Some people find programming boring, and some people think it's fun. But every programmer has to keep up with the trend of programming languages. Most programmers learn to program from C, because C is the most common language used to write operating systems and applications.
C Programming Notes
These are some of the notes in the introductory course for C programming at the Washington Institute of Experiments. They were revised based on a supplemental note from the C programming language (beginning in the spring of 1995), and the author of the book was the famous Brian Kernighan and Dennis Ritchie, who affectionately called them K&r.
--unix system calls and subroutines using C programming
David Marshall's use of the C programming tutorial covers application design, UNIX system invocation, and subroutines.
Chris Sawtell's C language tutorial
These documents contain a complete course that enables you to learn the C language itself. Use correct, traditional English. The author uses the same language structure, and if I were to teach you directly, I would use it.
C Language FAQs Collection
Steve Summit maintains a common problem with the C language and is also published in the "C Programming FAQ" (Addison-wesley Press, 1995, ISBN 0-201-84519-9).
Lysator Society's C Language data collection
This is an electronic version of the C language material on the Lysator Society website. Lysator is an academic computer community located in the University of Linköping in Sweden.

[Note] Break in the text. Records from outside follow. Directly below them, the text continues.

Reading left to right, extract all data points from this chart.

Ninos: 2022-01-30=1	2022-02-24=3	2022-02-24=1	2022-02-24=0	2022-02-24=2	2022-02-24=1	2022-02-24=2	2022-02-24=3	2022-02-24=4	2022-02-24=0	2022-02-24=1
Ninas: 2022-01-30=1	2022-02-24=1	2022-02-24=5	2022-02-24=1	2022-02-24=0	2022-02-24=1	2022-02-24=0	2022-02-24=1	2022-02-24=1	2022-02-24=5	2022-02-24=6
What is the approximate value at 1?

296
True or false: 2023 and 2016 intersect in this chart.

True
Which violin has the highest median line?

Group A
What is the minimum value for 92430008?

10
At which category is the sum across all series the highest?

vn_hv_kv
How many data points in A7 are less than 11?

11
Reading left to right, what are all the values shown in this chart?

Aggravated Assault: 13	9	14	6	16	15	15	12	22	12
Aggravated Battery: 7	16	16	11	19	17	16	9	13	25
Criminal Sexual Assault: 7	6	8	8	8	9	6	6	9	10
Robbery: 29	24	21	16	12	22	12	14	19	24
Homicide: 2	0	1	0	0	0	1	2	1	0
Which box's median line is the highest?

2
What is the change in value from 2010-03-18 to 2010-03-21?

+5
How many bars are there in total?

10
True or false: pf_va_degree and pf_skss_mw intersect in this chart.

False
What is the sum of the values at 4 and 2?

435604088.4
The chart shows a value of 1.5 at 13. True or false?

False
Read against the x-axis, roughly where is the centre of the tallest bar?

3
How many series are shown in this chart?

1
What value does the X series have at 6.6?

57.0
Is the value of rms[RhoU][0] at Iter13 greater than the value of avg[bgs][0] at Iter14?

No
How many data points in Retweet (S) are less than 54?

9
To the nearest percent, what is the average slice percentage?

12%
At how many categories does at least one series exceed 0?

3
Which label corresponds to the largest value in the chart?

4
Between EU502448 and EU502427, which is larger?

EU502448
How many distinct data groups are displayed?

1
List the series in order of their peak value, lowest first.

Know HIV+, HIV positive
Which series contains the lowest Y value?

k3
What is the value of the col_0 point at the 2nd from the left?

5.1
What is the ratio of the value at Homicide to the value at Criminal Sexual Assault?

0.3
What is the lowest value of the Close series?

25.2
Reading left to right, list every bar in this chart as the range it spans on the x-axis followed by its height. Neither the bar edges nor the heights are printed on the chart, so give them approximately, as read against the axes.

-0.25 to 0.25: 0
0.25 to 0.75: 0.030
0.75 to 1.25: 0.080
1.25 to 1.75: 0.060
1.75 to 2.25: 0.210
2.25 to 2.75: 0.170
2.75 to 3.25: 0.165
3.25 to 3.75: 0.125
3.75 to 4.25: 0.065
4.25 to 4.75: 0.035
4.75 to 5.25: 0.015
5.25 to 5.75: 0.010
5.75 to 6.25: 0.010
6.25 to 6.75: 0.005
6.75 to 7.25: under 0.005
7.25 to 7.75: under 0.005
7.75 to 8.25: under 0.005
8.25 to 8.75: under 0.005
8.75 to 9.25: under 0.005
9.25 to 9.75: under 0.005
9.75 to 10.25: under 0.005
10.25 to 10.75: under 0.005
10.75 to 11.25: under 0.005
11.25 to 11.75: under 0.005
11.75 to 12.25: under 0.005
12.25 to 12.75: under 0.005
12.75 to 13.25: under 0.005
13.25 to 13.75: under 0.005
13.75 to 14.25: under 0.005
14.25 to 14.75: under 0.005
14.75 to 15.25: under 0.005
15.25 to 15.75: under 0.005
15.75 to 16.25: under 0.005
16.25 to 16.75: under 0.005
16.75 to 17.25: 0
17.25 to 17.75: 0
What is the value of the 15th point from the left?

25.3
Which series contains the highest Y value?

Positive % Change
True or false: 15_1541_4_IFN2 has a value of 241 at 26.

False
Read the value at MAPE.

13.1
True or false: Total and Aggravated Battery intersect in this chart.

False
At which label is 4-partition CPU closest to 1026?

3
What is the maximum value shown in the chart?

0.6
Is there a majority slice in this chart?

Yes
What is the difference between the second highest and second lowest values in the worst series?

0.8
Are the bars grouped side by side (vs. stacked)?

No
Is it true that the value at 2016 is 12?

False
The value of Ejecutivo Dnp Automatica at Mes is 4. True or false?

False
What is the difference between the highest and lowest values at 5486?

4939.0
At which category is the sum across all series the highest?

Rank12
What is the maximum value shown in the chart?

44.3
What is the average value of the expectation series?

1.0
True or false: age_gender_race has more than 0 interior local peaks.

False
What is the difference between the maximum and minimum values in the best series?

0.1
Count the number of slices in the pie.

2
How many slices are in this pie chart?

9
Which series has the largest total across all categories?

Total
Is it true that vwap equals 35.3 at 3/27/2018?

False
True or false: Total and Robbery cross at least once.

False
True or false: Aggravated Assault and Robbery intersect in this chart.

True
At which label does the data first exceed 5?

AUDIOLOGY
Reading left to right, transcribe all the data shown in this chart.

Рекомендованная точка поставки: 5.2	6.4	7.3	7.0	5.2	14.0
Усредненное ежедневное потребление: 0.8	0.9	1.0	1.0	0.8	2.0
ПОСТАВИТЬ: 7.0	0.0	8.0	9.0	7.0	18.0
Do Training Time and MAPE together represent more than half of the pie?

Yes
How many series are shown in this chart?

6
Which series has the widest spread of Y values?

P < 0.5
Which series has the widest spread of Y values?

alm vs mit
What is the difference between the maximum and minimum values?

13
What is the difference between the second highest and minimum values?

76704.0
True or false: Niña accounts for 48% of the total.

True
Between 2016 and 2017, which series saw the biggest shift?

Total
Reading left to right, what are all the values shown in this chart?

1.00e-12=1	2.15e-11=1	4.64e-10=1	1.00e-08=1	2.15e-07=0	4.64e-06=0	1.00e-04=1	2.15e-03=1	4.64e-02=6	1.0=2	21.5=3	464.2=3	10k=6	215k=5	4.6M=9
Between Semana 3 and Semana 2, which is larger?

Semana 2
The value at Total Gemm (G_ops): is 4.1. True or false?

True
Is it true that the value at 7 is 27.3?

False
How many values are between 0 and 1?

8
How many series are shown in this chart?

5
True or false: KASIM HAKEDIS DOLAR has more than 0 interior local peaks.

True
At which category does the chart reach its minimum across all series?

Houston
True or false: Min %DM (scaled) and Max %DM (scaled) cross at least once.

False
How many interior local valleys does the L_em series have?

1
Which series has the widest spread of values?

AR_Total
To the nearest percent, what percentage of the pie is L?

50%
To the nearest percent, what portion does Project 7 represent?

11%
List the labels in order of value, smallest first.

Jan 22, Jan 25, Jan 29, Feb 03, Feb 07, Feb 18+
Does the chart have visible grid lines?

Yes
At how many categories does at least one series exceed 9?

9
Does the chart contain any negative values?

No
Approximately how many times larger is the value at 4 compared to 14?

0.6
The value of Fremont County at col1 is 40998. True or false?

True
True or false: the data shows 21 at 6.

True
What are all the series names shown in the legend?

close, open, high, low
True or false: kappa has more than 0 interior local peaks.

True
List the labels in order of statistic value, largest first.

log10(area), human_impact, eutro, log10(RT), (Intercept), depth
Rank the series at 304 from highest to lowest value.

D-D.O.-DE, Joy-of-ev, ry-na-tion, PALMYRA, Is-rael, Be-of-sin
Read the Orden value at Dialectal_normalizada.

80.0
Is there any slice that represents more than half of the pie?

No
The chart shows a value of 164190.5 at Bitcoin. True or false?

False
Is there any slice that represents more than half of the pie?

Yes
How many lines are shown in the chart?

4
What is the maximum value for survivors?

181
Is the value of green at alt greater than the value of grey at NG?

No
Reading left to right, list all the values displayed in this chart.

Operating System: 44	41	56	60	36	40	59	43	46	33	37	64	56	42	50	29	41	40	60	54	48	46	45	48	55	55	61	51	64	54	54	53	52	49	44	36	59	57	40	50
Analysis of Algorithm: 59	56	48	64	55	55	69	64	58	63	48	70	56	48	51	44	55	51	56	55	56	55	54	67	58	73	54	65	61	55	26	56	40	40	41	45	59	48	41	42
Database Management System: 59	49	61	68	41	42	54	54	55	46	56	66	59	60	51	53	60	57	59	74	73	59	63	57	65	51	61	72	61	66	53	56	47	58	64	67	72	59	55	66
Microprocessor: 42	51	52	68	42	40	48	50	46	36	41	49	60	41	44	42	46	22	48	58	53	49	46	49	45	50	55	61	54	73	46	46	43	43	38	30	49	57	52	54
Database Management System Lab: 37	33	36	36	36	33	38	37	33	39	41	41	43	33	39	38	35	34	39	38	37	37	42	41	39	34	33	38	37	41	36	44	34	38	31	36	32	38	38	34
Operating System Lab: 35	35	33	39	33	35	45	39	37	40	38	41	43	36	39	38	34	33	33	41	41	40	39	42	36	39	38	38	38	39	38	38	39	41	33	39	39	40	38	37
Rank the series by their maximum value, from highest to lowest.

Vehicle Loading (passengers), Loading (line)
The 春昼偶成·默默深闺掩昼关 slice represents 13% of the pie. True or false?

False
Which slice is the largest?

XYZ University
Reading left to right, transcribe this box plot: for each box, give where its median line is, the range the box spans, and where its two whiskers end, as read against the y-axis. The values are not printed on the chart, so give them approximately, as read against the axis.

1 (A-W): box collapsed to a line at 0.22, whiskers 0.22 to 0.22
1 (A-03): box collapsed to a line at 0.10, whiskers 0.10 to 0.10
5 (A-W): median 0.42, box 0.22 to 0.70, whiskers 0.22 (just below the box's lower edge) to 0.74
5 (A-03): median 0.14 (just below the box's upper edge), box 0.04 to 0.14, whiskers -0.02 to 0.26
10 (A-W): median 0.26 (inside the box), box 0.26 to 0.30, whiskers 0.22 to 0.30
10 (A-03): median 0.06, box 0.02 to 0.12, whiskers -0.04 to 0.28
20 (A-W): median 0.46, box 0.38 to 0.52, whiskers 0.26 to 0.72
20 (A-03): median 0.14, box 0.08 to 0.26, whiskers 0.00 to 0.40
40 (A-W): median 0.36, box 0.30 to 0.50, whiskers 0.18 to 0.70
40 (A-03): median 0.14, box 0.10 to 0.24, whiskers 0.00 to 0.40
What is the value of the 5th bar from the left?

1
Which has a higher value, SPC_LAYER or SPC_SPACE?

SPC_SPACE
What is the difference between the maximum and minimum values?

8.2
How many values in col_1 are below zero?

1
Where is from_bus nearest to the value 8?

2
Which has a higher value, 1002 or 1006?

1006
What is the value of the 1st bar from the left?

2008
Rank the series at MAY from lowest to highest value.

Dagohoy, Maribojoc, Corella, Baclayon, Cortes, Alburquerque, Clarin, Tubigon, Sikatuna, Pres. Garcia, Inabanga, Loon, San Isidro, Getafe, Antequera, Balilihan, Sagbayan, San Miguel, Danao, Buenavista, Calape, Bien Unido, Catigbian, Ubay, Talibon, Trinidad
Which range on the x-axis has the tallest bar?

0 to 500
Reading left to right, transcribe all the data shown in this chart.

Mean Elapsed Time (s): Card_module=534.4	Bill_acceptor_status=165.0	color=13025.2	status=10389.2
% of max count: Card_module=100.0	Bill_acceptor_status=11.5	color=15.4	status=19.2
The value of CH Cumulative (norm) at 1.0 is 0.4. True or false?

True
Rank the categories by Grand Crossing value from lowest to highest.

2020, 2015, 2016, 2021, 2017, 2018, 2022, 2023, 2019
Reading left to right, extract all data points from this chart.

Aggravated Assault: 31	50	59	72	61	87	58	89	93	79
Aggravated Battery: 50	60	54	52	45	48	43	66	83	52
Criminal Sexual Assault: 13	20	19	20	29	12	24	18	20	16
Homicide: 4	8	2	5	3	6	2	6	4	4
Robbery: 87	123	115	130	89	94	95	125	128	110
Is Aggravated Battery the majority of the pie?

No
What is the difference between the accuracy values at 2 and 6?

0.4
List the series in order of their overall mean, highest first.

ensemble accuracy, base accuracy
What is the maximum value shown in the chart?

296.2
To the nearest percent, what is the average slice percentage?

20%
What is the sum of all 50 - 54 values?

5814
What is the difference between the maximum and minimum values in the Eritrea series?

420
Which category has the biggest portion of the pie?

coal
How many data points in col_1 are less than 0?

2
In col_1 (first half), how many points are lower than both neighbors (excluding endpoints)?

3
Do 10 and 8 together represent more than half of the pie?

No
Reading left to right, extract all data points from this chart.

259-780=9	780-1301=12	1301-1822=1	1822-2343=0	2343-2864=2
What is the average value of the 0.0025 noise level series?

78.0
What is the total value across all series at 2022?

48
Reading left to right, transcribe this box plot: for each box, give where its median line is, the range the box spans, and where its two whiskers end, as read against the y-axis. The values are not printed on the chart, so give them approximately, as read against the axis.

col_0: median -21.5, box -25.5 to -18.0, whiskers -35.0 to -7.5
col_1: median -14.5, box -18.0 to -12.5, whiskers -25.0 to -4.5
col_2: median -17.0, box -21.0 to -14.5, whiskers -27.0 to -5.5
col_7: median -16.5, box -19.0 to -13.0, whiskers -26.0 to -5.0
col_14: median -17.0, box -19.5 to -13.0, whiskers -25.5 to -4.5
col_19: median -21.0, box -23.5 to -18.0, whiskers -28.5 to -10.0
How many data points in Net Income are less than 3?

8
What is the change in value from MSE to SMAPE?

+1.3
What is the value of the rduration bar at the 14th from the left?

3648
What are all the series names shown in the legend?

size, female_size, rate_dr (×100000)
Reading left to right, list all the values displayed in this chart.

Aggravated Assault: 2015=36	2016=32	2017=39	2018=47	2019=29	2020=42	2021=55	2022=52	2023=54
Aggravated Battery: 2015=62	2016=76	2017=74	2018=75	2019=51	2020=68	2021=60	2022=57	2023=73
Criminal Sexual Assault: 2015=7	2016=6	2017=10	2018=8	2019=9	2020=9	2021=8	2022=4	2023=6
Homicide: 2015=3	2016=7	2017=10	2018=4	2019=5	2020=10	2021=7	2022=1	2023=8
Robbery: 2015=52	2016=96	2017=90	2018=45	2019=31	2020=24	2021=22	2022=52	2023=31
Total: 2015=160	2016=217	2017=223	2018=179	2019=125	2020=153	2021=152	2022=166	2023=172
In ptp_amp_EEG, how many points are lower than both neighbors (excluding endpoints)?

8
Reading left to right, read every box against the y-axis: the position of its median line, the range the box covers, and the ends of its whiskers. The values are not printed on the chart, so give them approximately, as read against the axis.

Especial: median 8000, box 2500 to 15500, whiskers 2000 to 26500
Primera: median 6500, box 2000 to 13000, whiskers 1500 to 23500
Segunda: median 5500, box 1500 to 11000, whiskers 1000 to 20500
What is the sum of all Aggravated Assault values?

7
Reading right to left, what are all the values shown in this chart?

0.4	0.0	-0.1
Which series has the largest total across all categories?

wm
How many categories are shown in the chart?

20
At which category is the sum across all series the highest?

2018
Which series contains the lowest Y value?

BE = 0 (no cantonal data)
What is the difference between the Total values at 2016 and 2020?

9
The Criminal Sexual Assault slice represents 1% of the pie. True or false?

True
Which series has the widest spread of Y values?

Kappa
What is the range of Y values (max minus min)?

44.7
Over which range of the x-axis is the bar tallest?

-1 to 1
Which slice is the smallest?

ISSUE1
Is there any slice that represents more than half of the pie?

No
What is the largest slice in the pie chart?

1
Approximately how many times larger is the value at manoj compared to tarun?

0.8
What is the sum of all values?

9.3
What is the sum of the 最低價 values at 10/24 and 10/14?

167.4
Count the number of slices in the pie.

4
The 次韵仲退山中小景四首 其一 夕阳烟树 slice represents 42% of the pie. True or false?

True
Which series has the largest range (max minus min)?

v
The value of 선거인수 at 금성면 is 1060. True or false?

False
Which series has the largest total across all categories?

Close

Some useful libraries written in C
This is a useful sort of free software or library that typically runs on a free operating system, especially the GNU operating system and its Gnu/linux branch.
C language Standard
ISO/IEC JTC1/SC22/WG14 is the C language International Organization for Standardization.
Advanced and low-level C languages
You can use some tools and styles to extend C, so that it has some "advanced" language features. At the same time, you can skip some of C's most common features and use the underlying functionality directly.
Microsoft's C Language Reference
This "C Language Reference" describes the C language used by Microsoft. The structure of the book is based on the ANSI C standard and also increases Microsoft's expansion of the ANSI C standard.
E-C + + tutorials and Documentation
This page contains links to free electronic documents, instructions, tutorials, references, FAQs, C and C + + books, and more.